Muito bem. Como João era um homem de princípios não cedeu e acabou preso.

Vendo a prisão do filho, sua mãe desmaiou e teve de ser levada às pressas para o hospital. Maria colocou a mãe no banco de trás. Ela balbuciava alguma coisa. Maria dirigiu às pressas para um Pronto Socorro. Quando parou numa esquina, mais ou menos três quarteirões à frente da batida policial, dois jovens de aproximaram apontando uma arma e exigindo que ela entregasse a bolsa e a chave do carro. Ela, então, em prantos mostrou a mãe passando mal no banco de trás. Os bandidos viram a cena e resolveram levar apenas o dinheiro que Maria portava.
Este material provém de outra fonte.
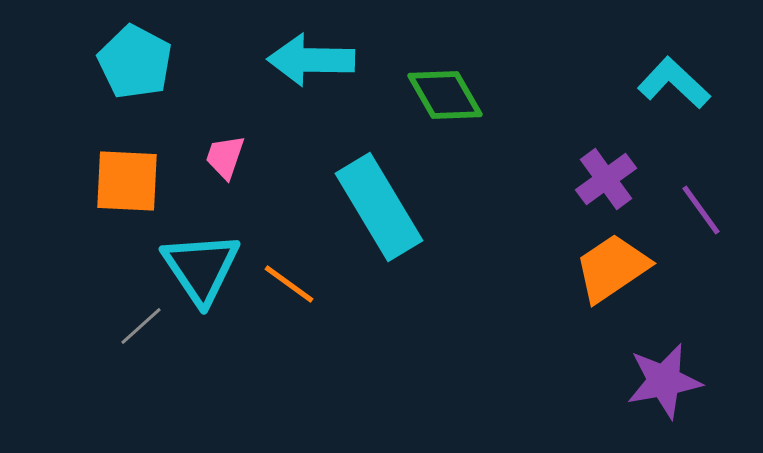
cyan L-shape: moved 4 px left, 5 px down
Pergunto: onde estava a polícia nessa hora?

Você já sabe: parando cidadãos de bem que, depois de uma semana de trabalho para pagar impostos, saíram para almoçar com suas mães e talvez tenham bebido uma cervejinha ou não.

A mãe acabou sendo medicada e, após pagar fiança, o irmão foi solto.

Na semana seguinte, o prédio em que viviam foi invadido por dez homens bem armados que fizeram um “arrastão” no prédio e lá ficaram por duas horas roubando tudo dos apartamentos.

Pergunto a você: onde estava a polícia?

Provavelmente, obrigando idosos com setenta anos o colocarem suas bocas em algum aparelho medidor. Idosos, que depois de cumprirem suas obrigações como pessoas de bem anos à fio neste país, que atravessou uma terrível ditadura e que finalmente havia chegado à democracia, após terem saído para jantar com amigos como sempre fizerem por muitos anos sem causar nenhum dano a quem quer que seja, eram violados sem qualquer suspeita ou dado objetivo, como se bandidos fossem.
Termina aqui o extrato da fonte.